Dear Jean,
Thank you for your last letter; a lot to think about, especially for a faithless bounder like me. I admire the way you find common ground between people, no matter how different.
Life in Toronto has been the usual autumn rush, further complicated by financial collapse and two national elections to watch. Prime Minister Harper defended himself to victory, but he still strikes me as deeply refrigerated.
But it was Sarah Palin who struck me as the most unusual candidate: local in focus, not especially articulate, not a reader or an intellectual, a fundamentalist who doesn't believe in either evolution or abortion. She seemed to have her new baby, Trig, who has Down syndrome, with her wherever she went.
The baby always made me think of Walker, my own 12-year-old disabled son.
Then, a few weeks ago, a geneticist reminded me that it is now possible for researchers to test an embryo for many genetic mutations, and parents can then decide whether they want to carry the fetus to term.
Not all geneticists agree this is a good thing: Testing is expensive, and one doctor suggested the money would be better spent caring in a more effective way for these afflicted children once they are born, rather than leaving them entirely in the arms of their bewildered and isolated parents.
Which of course got me thinking about Walker, and what might have happened had he been “spotted” in embryo. My wife might have had an abortion. Walker might not have been born. The pain and agony that have often been his lot in life – his autism and head-banging, his physical frailties, his awareness of what others can do that he cannot (such as speak) – would never have afflicted him. My wife's life might have been easier.
But I would not have had the chance to know Walker either, and the often-great spirit he is. I might never have learned what he has taught me, unintentionally or otherwise – might never have encountered his deep, unadorned humanity and sadness, which in turn has shown me my own and that of others. I have no desire to romanticize disability, but without Walker the world would not be as rich a place for me.

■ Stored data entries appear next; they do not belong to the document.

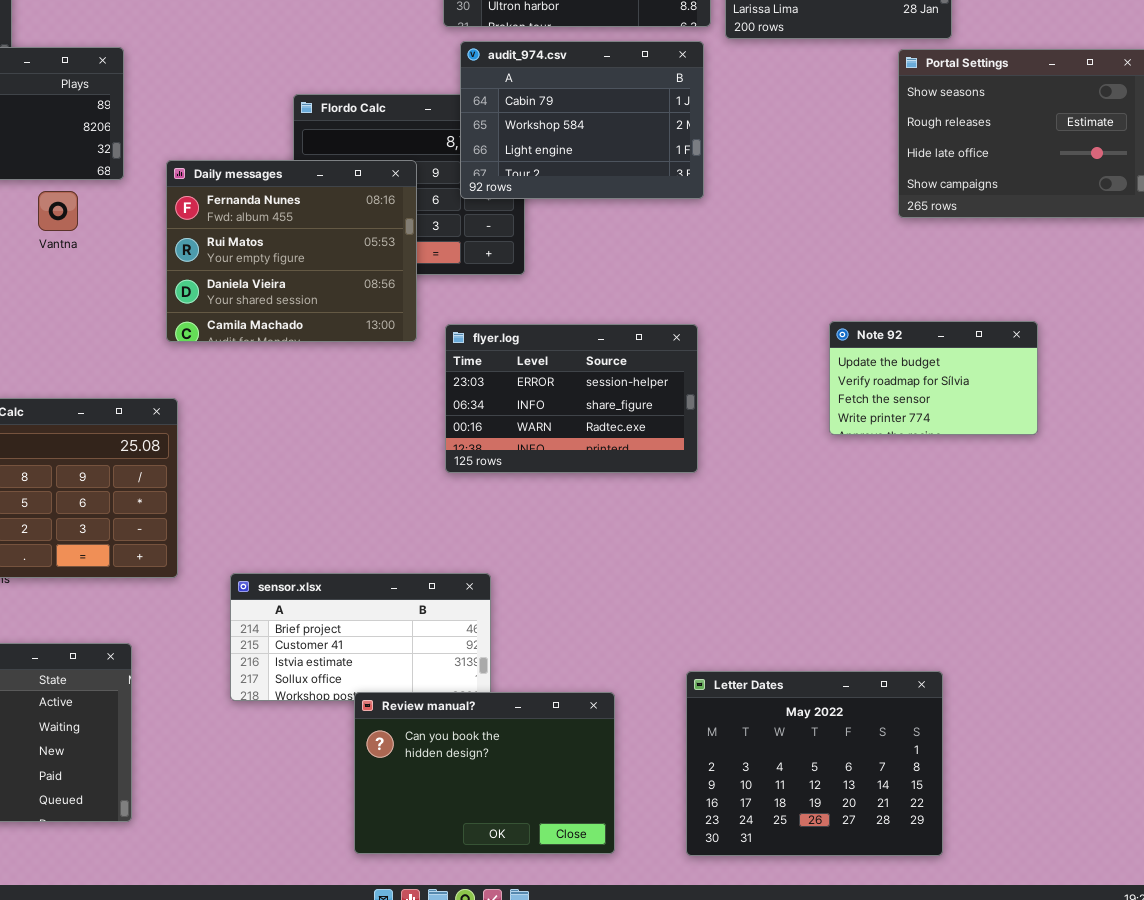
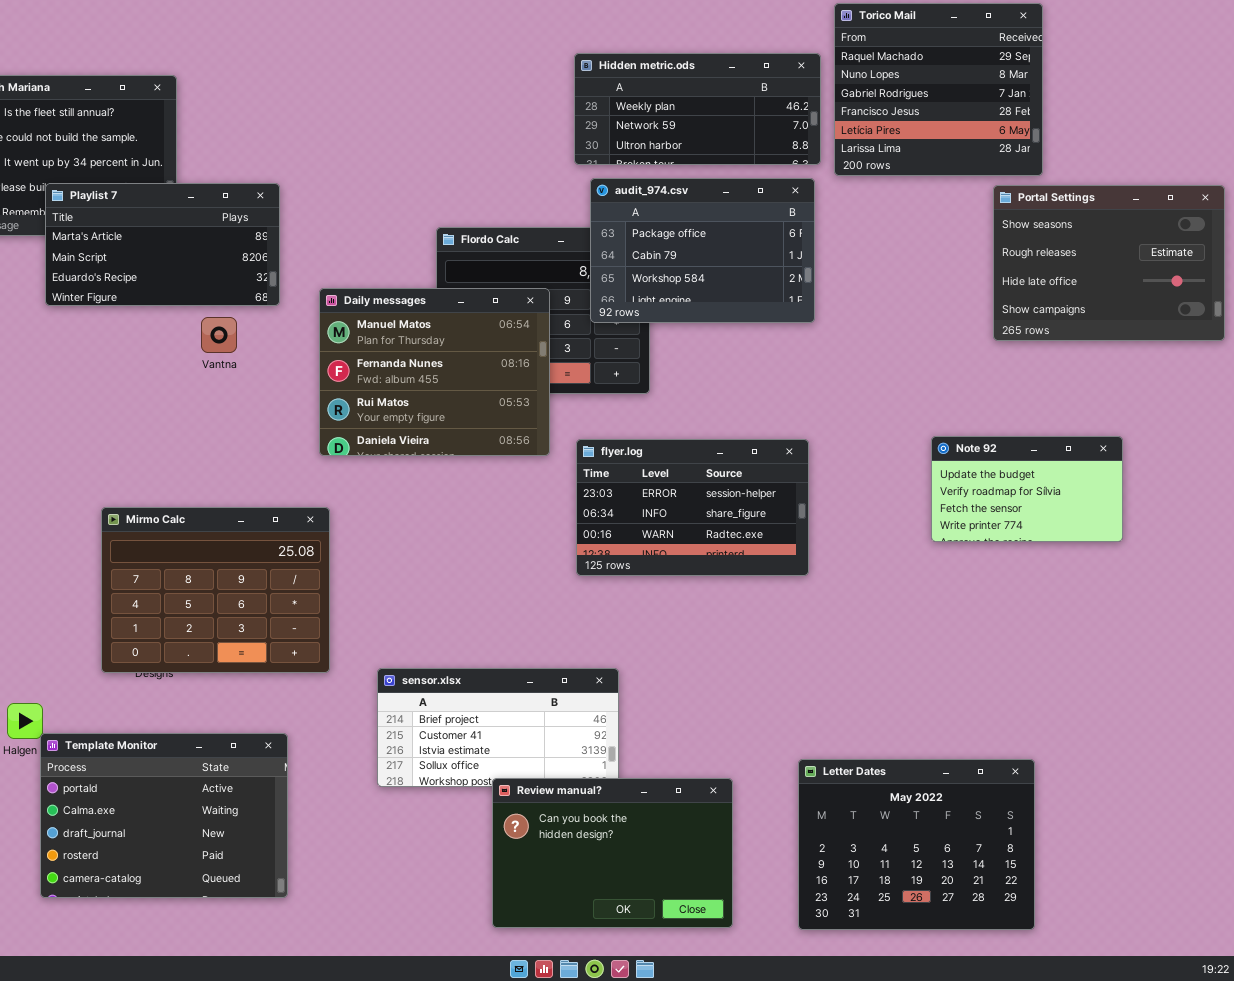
audit_974.csv: [460,41,704,199] -> [590,178,815,323], scrolled up 1 row
Daily messages: [166,160,417,342] -> [319,288,550,456], scrolled up 1 row

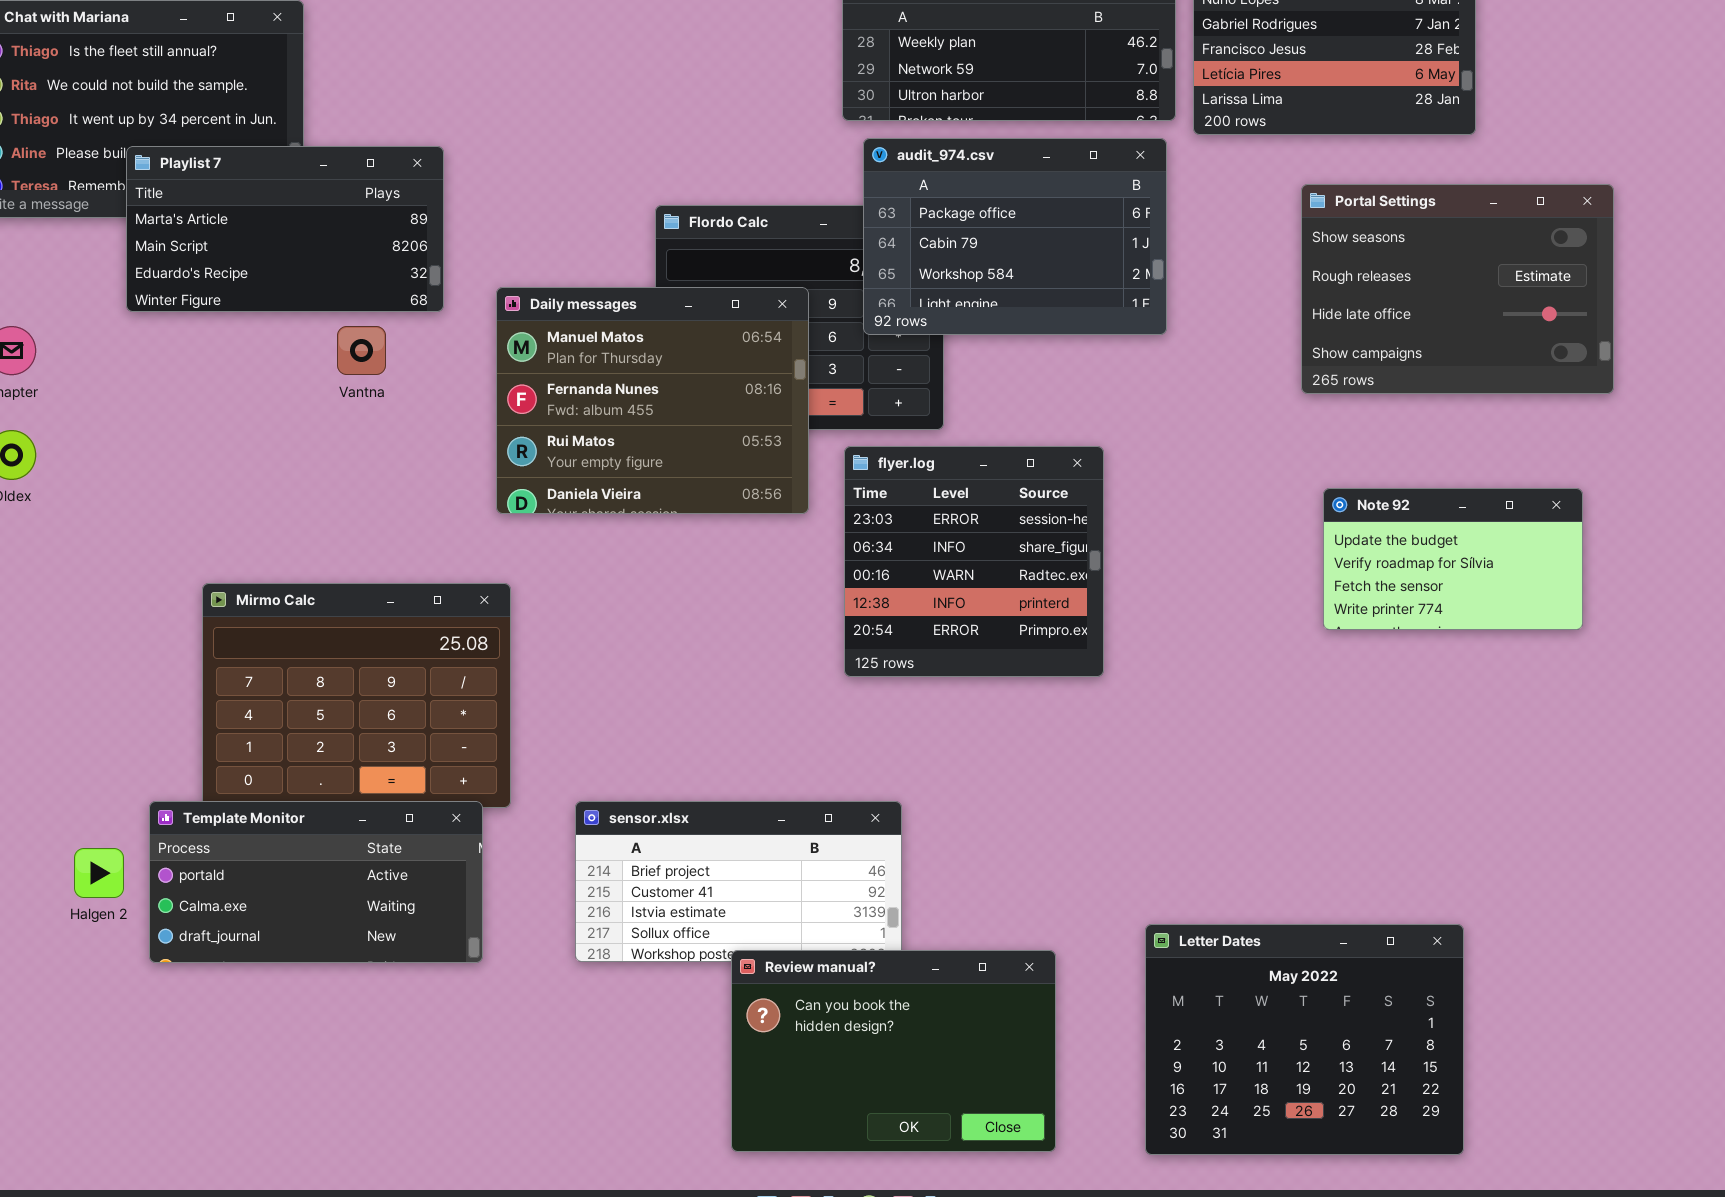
Portal Settings: [993,185,1225,341] -> [1301,184,1614,394], moved
flyer.log: [576,439,809,576] -> [844,446,1104,677], resized
Template Monitor: [40,733,288,898] -> [149,801,483,963], moved, resized

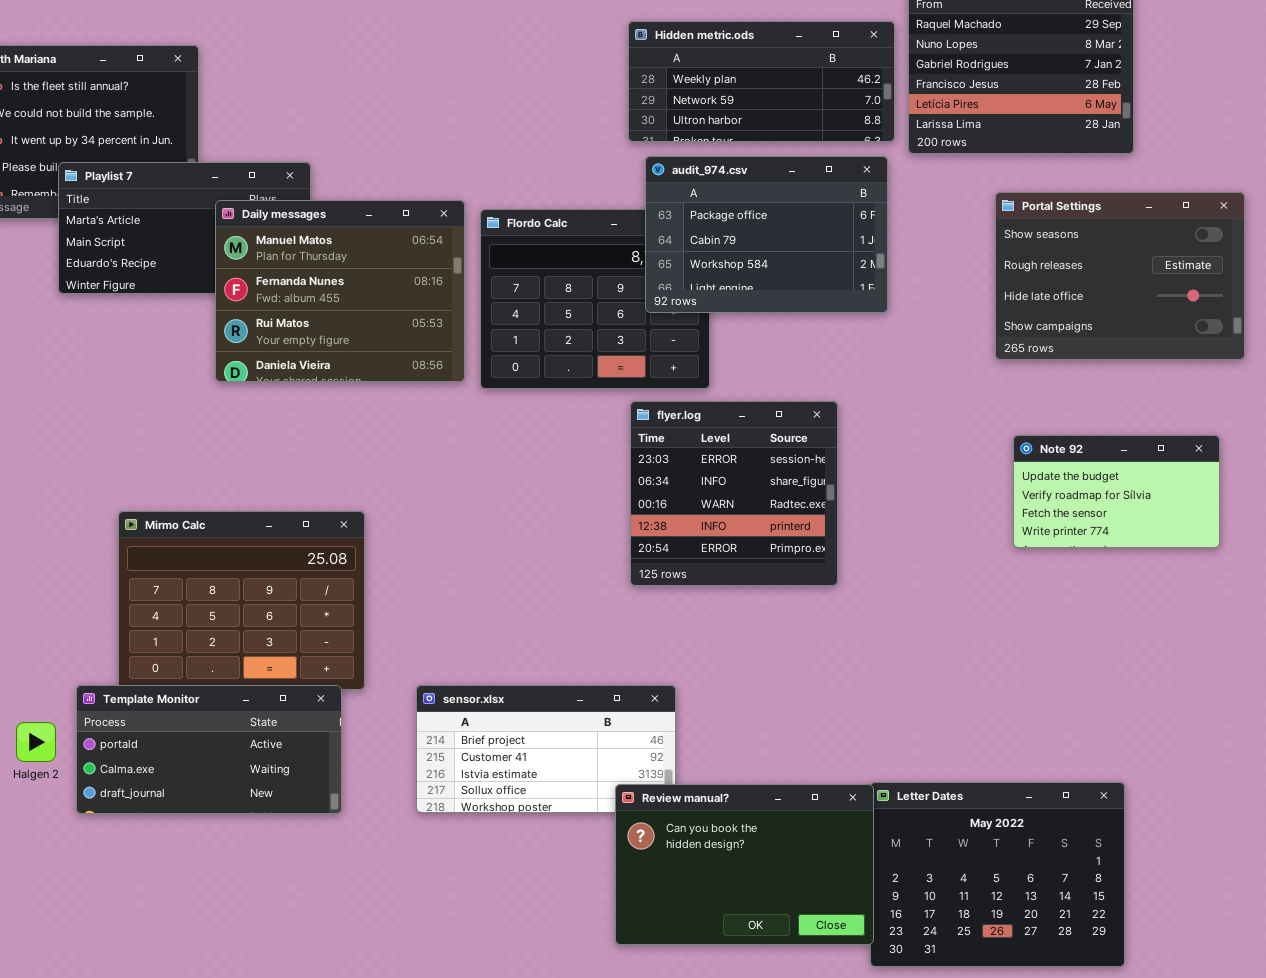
Daily messages: [496,287,809,514] -> [215,200,465,382], moved
Review manual?: [731,950,1056,1152] -> [615,784,874,945], moved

And yet I do not feel I can oppose abortion. Nothing is that simple. An abortion is a choice; more to the point, it is a choice that affects a woman far more than it affects me. I might want a woman to keep my baby, might believe she will regret it if she doesn't and might believe she will benefit if she does. But in the end I can't get around the argument that it is her choice.
Which in turn got me to thinking about Henry Morgentaler, the Canadian abortion doctor, and the controversy this year over his having received the Order of Canada. Dr. Morgentaler is 85 now, a Pole and a Holocaust survivor who opened his first abortion clinic in 1969, and performed thousands of procedures that were illegal at the time. He felt he was helping women and resisting the oppression of an official culture – a phenomenon had had seen and hated in his homeland.
In 1988, as a result of his challenges to the law, the Supreme Court struck down Canada's abortion law. Last July, in honour of his stand for women, he was awarded the Order of Canada by Governor-General Michaëlle Jean.
Then all hell broke loose. Cardinal Jean-Claude Turcotte, the Catholic Archbishop of Montreal, returned his own Order of Canada. “We are not the masters of human life,' he said, “it rests in the hands of God.” Gilbert Finn, New Brunswick's Lieutenant-Governor, did the same and officials at Madonna House sent back the medal that had been granted to founder Catherine Doherty, who, as you may know, is under consideration for sainthood. Nearly 56 per cent of Canadians opposed the decision to grant Dr. Morgentaler the medal.